Injectable Therapies

  • Platelet-Rich Plasma (PRP): Under ultrasound guidance, PRP can be injected into the tendon or muscle belly to accelerate healing through concentrated growth factors.
  • Mesenchymal Stem Cells (MSC): Adipose- or bone marrow-derived MSCs offer anti-inflammatory and regenerative effects, especially in chronic or relapsing cases.
  • 2.5% Polyacrylamide Hydrogel (PAAG, e.g., Arthramid Vet): Though not yet widely studied specifically for iliopsoas injuries, PAAG may be considered for intra-articular hip injections in dogs with concurrent hip OA or joint laxity, to reduce pain and improve joint function.
  • Radiosynoviorthesis (RSO): the use of Sn-117m is being investigated for hip osteoarthritis in dogs.
  • Corticosteroids: Generally avoided in tendon tissue due to risk of further degeneration but may be used in adjacent hip joint in cases of severe OA or synovitis.

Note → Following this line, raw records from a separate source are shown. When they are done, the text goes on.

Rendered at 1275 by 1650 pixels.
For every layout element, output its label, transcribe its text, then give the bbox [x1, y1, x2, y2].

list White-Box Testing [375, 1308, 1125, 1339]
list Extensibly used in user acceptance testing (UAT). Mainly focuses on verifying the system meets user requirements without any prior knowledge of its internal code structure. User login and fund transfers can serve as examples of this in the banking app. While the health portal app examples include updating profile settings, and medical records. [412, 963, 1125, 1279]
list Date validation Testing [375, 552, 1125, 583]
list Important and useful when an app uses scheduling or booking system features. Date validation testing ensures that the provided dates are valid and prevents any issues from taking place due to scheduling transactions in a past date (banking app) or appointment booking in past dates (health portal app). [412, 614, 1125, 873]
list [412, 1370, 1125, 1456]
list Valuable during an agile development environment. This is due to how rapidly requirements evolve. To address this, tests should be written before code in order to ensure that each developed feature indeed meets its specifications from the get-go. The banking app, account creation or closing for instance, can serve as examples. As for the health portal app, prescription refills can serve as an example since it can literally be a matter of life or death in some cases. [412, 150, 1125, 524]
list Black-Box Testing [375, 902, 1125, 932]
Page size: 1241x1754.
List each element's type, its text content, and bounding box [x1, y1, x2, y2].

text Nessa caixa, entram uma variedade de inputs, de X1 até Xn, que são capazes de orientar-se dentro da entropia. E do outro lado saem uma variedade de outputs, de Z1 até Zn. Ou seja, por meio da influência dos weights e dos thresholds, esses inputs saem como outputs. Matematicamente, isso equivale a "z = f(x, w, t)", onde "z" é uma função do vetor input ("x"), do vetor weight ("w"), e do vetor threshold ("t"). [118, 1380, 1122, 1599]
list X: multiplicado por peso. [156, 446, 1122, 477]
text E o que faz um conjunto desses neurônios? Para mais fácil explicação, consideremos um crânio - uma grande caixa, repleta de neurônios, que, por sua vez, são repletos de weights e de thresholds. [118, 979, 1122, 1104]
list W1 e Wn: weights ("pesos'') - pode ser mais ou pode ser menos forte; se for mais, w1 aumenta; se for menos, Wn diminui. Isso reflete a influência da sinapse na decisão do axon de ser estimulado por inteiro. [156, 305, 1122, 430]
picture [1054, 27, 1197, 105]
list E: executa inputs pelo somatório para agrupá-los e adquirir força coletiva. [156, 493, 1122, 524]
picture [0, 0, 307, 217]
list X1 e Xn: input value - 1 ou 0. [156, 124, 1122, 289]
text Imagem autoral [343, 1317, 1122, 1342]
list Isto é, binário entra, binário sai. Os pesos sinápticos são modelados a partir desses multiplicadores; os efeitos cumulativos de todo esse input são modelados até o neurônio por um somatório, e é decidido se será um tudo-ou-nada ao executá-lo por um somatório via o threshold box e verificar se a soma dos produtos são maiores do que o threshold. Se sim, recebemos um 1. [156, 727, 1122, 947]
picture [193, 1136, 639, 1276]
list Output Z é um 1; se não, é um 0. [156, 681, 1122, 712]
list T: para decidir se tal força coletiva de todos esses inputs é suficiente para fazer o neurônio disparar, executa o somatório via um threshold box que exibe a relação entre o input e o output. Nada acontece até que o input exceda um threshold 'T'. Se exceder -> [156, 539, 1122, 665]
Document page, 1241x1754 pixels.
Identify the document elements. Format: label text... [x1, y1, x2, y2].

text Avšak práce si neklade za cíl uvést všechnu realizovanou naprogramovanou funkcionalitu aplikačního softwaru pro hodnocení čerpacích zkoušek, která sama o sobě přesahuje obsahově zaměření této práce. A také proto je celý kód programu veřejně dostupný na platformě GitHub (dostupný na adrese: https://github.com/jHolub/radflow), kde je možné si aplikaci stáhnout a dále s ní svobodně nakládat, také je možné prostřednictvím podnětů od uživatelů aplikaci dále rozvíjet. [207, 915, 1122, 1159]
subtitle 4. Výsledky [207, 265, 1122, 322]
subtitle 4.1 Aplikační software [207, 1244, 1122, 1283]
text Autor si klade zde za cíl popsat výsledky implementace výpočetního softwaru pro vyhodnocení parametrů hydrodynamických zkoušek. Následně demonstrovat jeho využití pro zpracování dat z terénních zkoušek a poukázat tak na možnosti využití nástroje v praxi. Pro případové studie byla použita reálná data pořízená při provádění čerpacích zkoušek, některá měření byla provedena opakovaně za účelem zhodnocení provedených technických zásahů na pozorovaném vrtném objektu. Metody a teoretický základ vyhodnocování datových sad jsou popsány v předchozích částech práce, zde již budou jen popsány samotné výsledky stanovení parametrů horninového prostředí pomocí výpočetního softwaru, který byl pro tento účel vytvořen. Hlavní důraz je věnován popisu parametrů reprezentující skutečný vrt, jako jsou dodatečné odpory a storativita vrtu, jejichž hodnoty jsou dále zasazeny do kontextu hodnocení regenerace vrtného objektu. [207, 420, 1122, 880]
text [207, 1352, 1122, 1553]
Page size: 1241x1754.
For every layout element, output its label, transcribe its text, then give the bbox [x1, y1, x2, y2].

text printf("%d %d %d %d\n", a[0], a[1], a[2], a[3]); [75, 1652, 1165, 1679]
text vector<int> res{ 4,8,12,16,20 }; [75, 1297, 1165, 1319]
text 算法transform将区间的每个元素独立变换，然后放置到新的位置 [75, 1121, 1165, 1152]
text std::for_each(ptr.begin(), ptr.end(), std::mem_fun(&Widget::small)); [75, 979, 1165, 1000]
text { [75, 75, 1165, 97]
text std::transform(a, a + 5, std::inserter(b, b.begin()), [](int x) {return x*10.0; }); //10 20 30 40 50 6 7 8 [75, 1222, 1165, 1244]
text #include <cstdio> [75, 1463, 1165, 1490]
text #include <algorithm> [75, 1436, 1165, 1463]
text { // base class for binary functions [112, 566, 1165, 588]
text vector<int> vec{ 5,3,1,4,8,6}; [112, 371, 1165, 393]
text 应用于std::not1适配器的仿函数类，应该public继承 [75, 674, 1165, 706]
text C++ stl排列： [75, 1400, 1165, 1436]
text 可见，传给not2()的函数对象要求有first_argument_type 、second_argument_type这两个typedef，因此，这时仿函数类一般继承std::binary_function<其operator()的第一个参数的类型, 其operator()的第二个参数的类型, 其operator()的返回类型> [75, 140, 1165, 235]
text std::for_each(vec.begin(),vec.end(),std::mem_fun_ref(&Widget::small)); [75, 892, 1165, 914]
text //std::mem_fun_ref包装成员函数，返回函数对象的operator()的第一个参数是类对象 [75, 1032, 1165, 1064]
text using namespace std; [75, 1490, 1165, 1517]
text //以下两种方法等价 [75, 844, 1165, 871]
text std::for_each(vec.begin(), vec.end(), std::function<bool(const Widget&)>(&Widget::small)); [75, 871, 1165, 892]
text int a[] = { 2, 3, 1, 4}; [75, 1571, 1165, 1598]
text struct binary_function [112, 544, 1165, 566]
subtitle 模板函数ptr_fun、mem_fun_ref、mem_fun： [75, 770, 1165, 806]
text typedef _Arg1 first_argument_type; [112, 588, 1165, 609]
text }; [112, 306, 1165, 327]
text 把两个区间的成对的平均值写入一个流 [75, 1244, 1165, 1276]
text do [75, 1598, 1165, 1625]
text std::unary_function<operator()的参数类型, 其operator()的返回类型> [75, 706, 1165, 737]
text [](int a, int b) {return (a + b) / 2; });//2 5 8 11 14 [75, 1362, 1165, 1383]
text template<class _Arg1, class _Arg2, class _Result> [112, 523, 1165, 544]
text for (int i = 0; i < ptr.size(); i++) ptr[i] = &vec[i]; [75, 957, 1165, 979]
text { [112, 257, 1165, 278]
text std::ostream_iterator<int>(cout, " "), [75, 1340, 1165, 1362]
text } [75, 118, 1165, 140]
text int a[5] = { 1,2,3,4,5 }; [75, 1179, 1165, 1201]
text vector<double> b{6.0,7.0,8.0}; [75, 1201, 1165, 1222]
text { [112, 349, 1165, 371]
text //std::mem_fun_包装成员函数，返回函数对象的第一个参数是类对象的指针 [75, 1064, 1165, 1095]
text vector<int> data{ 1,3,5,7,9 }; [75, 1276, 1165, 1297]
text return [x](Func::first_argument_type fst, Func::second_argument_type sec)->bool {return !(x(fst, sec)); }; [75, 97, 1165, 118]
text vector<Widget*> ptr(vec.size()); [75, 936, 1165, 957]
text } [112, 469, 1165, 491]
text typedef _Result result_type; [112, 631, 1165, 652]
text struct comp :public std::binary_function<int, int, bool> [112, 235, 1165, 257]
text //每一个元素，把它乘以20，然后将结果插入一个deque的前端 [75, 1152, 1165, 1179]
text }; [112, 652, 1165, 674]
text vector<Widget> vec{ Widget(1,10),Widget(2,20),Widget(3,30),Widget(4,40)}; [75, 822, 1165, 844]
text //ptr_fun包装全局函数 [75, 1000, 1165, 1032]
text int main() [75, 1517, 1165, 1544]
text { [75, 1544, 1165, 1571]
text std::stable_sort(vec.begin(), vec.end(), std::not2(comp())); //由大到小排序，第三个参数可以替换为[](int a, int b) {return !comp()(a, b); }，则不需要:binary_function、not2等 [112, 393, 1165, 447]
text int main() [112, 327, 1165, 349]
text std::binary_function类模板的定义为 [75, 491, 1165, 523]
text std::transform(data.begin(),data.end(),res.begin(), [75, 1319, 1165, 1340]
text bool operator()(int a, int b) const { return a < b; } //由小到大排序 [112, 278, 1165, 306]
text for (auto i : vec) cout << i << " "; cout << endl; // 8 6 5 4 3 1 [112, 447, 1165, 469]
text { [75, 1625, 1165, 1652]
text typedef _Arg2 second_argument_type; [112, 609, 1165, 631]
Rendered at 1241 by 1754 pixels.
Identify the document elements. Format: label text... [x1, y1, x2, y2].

Prognosis and Return to Function

With early diagnosis and appropriate treatment, the prognosis for iliopsoas tendinopathy is generally good. Most dogs return to full activity within 8–12 weeks. However, recurrence is possible without addressing underlying biomechanical contributors, such as hip laxity, core weakness, or overtraining. Long-term success depends on a structured rehabilitation program, retraining of movement patterns, and ongoing conditioning.

Summary

Iliopsoas tendinopathy is a common, performance-limiting condition in active dogs and often coexists with or is exacerbated by something else (hip dysplasia, cruciate ligament tear, LS disease, etc.) Diagnosis relies on a combination of clinical exam and imaging—particularly ultrasound. Multimodal treatment involving rest, physical rehabilitation, ESWT, and regenerative injections (such as PRP, MSCs, and in some cases polyacrylamide hydrogel) offers the best outcomes. Recognizing this condition early and addressing both muscular and joint contributions are essential to long-term recovery and performance.